The original narrative intention of Unhomely Street was to follow a female protagonist in a state of fugue, as she wanders an alienating urban underbelly of clubs and free parties. Without belongings, and therefore without identity — or, more accurately, state registration — the film investigated the position of the outsider. The head injury ‘conveniently’ became the starting point for the character’s fugue. However, unlike in the film, the real injury did not result from being hit by an airborne bull mastiff while levitating. 

The performed sequences, such as this stem from the film’s original iteration as a loose narrative fiction, provide anchor points, or filmic punctuation marks. They are accompanied by a third-person narration that further stabilises the spectator’s position as that of ‘watching a story unfold’. Conventionally, the camera is most frequently used as though it were a third person observer, offering a view of a performed scene. Unhomely Street slides between this approach — the representation of subjectivity that is understood according to cinematic conventions of interiority — and attempts to render thought images. 


Early in the production, I asked friends to talk to the camera, against a green screen background, about how they felt about capitalism. In the original format, these rushes amount to documentary interviews. The subsequent artistic transformation, however, signposts the sequence as intentionally subjective without obscuring the original content. The recorded polemics suggested certain visual treatments. Steve Bollom’s gentle tone and succinct performance led me to turn him into a tree. Other contributors became a boil, pool, or situated in a pub setting, presented as murky recollections of a previous night’s drinking session. The fuzzy, blurred vision in the next clip is an attempt to render the recollection of drunkenness. This is not new, but rather operates as filmic shorthand. Thought is multi-sensory, but film, with its audio-visual qualities, provides a platform for the representation of mental states.

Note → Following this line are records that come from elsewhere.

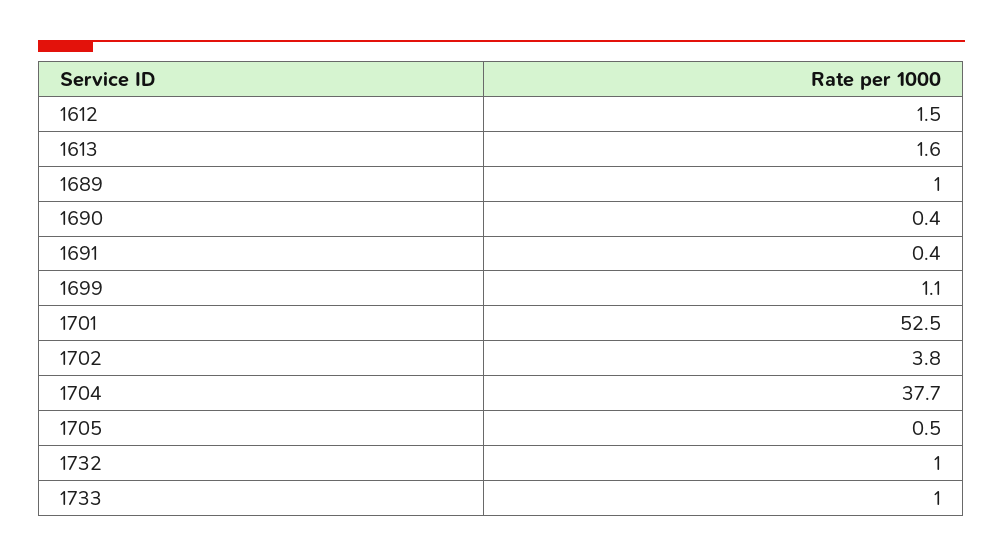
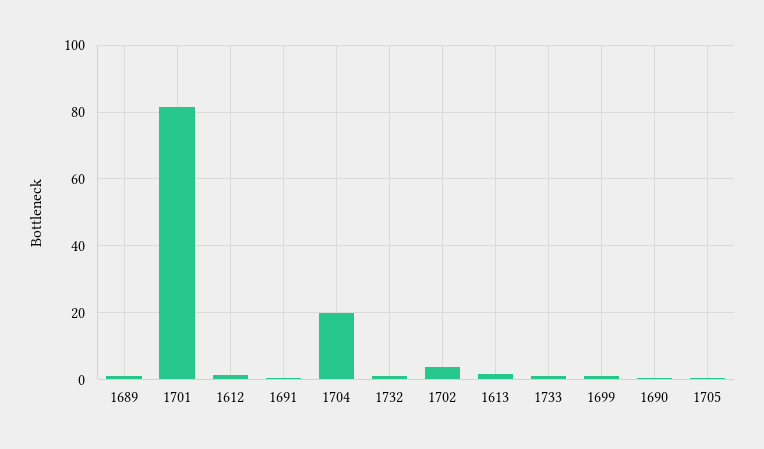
  {
    "1612": 1.5,
    "1613": 1.6,
    "1689": 1,
    "1690": 0.4,
    "1691": 0.4,
    "1699": 1.1,
-   "1701": 52.5,
+   "1701": 82,
    "1702": 3.8,
-   "1704": 37.7,
+   "1704": 20,
    "1705": 0.5,
    "1732": 1,
    "1733": 1
  }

Sequences emerged from material shot without an explicit future usage in mind, which was processed and edited through playful juxtaposition. Using a small waterproof camera, I gathered underwater footage and with a phone camera, I recorded material on the Berlin U-Bahn, both without a clear plan. Spoken commentary was recorded in an attempt to generate a stream of consciousness. The intention, although vague at the time of recording, was to ad-lib first-person material that unmoored the inner voice.

The film was thus made in small sections, and the footage came together in a process of intuitive amalgamation. I had shot and edited most of the film before I assembled it. I was aware of some resistance to assembling the film. I knew this process would force me to make decisions about the narrative and would signal the end of the period of spontaneous creative play. It took two passes and one pick-up shoot to take the film from initial assembly to completion of the picture edit. This act of assembling and subsequent rapid completion of the film was concurrent with my recovery from post-concussive syndrome.